Task to complete:
In the material below, find the line containing "Как сделать" and the line containing "Романтические подарки", then reproduce exactly both of them and every line between, and nothing else.

Source material:
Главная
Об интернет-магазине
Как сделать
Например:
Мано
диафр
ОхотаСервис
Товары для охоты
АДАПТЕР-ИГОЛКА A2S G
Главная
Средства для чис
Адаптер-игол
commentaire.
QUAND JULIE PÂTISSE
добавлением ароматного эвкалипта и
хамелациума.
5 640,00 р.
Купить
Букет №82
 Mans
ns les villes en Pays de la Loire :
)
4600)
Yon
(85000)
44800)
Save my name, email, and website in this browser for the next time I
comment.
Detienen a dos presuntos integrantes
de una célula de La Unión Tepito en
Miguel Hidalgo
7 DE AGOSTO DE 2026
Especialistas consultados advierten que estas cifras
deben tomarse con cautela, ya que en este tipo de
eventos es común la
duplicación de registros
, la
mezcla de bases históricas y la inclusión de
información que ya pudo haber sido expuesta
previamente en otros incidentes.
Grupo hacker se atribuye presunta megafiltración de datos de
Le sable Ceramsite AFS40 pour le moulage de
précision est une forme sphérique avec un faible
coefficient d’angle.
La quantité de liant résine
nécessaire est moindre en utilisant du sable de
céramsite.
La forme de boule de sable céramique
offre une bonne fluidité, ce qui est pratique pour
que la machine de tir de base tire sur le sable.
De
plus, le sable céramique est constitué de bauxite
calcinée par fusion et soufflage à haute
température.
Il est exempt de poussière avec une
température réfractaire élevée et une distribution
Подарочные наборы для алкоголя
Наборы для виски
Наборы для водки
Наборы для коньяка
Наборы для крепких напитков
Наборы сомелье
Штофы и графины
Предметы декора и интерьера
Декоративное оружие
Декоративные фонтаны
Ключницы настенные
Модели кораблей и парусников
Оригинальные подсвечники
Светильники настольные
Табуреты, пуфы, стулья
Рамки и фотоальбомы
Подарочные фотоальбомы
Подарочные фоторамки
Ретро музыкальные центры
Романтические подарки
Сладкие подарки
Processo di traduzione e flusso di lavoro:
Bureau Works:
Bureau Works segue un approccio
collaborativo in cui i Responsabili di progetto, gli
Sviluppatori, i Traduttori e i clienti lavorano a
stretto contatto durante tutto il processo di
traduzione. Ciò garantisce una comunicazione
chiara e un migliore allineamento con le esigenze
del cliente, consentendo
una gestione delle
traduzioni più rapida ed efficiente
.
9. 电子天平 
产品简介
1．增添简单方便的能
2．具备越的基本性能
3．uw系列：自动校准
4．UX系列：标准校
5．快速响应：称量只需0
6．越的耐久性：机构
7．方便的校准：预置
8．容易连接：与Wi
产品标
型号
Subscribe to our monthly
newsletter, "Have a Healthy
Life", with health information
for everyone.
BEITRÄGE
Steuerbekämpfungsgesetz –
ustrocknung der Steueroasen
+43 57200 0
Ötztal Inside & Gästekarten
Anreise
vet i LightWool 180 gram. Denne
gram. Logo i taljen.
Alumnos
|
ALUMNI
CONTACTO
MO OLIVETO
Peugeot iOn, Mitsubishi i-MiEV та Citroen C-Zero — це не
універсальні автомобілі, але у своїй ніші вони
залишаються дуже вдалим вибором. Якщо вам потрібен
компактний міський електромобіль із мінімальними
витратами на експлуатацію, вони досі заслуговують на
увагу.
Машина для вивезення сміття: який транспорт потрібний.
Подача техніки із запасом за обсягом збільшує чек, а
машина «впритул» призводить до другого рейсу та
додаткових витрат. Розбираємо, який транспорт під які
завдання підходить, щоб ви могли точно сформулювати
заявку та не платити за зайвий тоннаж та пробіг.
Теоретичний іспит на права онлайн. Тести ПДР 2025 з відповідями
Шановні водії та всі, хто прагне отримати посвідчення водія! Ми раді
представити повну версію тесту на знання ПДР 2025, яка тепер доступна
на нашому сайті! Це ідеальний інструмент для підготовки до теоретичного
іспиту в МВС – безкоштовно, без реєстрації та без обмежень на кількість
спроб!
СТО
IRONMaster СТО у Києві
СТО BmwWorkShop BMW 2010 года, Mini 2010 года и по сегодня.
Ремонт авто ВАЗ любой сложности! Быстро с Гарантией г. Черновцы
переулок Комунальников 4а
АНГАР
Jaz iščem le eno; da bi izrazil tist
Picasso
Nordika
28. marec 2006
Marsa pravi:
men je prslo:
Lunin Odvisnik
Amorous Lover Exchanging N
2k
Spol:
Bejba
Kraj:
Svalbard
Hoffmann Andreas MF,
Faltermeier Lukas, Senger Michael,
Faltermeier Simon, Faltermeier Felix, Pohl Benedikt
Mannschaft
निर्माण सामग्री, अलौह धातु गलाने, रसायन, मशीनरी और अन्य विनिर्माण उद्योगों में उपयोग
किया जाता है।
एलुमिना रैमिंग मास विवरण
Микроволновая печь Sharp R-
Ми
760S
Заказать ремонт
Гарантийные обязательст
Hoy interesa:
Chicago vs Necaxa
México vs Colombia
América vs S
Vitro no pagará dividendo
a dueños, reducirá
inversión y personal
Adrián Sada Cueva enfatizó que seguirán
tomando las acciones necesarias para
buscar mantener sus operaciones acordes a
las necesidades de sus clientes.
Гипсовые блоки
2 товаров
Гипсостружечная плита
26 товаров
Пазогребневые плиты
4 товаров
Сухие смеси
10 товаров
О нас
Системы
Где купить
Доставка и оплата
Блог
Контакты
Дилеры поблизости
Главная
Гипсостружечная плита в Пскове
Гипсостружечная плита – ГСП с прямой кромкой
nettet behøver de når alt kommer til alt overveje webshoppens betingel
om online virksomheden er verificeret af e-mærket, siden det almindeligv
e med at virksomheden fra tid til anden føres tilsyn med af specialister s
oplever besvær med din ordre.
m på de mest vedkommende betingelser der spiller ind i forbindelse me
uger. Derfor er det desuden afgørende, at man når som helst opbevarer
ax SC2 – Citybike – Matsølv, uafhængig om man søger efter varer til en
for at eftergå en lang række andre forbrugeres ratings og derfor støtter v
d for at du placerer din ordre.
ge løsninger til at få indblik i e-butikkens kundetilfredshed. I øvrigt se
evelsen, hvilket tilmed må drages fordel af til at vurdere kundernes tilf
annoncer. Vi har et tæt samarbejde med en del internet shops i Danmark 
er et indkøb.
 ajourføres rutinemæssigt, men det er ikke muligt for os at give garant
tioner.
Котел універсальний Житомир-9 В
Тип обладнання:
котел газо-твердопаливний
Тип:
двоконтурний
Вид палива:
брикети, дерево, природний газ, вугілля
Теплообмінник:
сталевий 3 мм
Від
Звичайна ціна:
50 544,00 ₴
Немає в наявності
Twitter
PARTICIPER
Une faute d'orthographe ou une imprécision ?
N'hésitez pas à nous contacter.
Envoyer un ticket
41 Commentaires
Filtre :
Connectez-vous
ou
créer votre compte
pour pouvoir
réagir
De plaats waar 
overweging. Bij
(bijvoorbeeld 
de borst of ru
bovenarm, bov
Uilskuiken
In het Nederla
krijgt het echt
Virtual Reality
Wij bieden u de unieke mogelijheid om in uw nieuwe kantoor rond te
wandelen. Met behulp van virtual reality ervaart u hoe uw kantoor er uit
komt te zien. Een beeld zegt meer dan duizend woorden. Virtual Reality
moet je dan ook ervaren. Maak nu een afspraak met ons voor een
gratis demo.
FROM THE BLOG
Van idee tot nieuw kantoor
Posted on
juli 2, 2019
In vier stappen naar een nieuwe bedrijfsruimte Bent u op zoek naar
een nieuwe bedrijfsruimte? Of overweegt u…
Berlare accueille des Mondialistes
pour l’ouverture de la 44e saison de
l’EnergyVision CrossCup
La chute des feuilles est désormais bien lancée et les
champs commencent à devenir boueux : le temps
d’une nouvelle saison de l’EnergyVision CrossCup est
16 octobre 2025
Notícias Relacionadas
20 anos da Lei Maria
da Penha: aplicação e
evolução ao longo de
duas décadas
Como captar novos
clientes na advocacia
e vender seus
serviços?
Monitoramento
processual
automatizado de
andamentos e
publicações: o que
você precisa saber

Answer for the task:
Как сделать
Например:
Мано
диафр
ОхотаСервис
Товары для охоты
АДАПТЕР-ИГОЛКА A2S G
Главная
Средства для чис
Адаптер-игол
commentaire.
QUAND JULIE PÂTISSE
добавлением ароматного эвкалипта и
хамелациума.
5 640,00 р.
Купить
Букет №82
 Mans
ns les villes en Pays de la Loire :
)
4600)
Yon
(85000)
44800)
Save my name, email, and website in this browser for the next time I
comment.
Detienen a dos presuntos integrantes
de una célula de La Unión Tepito en
Miguel Hidalgo
7 DE AGOSTO DE 2026
Especialistas consultados advierten que estas cifras
deben tomarse con cautela, ya que en este tipo de
eventos es común la
duplicación de registros
, la
mezcla de bases históricas y la inclusión de
información que ya pudo haber sido expuesta
previamente en otros incidentes.
Grupo hacker se atribuye presunta megafiltración de datos de
Le sable Ceramsite AFS40 pour le moulage de
précision est une forme sphérique avec un faible
coefficient d’angle.
La quantité de liant résine
nécessaire est moindre en utilisant du sable de
céramsite.
La forme de boule de sable céramique
offre une bonne fluidité, ce qui est pratique pour
que la machine de tir de base tire sur le sable.
De
plus, le sable céramique est constitué de bauxite
calcinée par fusion et soufflage à haute
température.
Il est exempt de poussière avec une
température réfractaire élevée et une distribution
Подарочные наборы для алкоголя
Наборы для виски
Наборы для водки
Наборы для коньяка
Наборы для крепких напитков
Наборы сомелье
Штофы и графины
Предметы декора и интерьера
Декоративное оружие
Декоративные фонтаны
Ключницы настенные
Модели кораблей и парусников
Оригинальные подсвечники
Светильники настольные
Табуреты, пуфы, стулья
Рамки и фотоальбомы
Подарочные фотоальбомы
Подарочные фоторамки
Ретро музыкальные центры
Романтические подарки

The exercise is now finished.